**WHAT TO DO**
The copy has to match the data exactly and leave out every picture.

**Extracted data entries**
+++
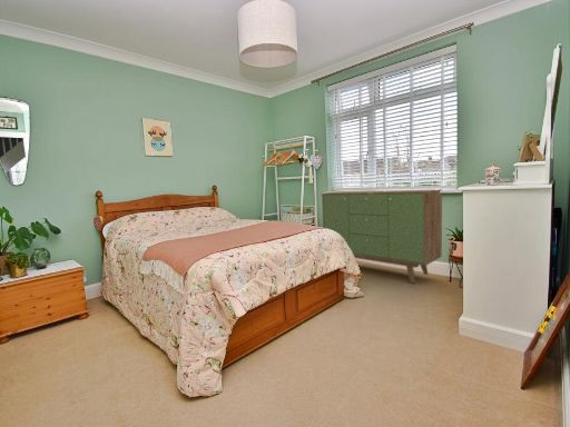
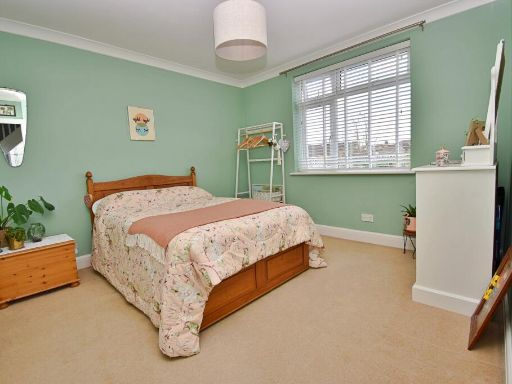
- sideboard [321,188,443,285]
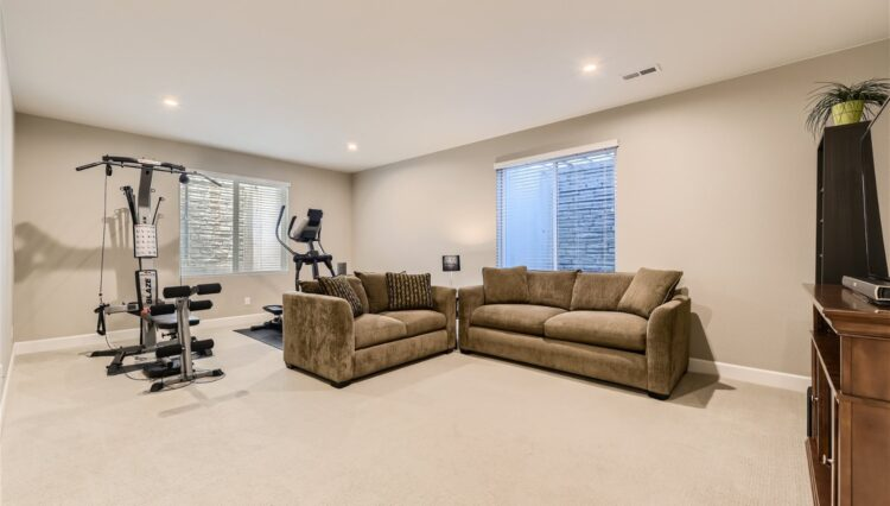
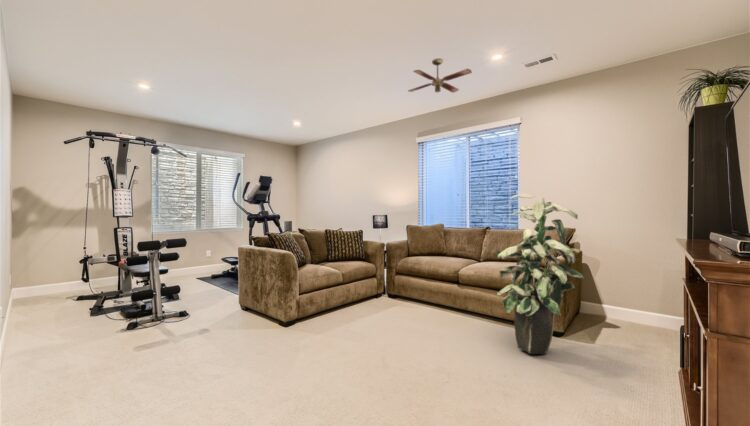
+ indoor plant [492,193,585,355]
+ ceiling fan [407,57,473,94]
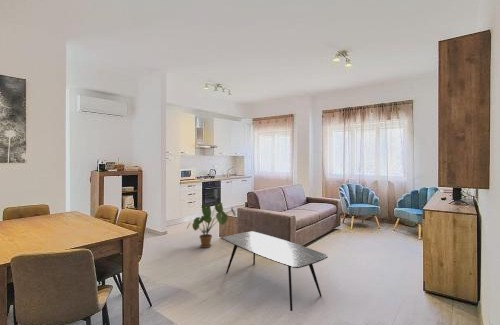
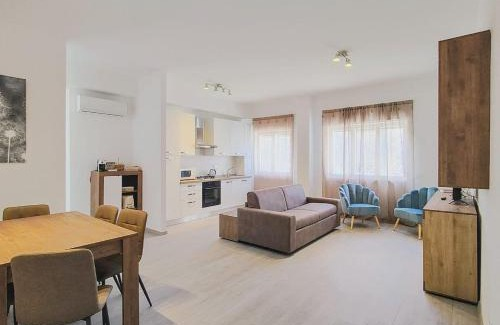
- coffee table [222,231,329,312]
- house plant [186,202,237,249]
+++
**OUTPUT OF THE TASK**
- sideboard [321,188,443,285]
+ indoor plant [492,193,585,355]
+ ceiling fan [407,57,473,94]
- coffee table [222,231,329,312]
- house plant [186,202,237,249]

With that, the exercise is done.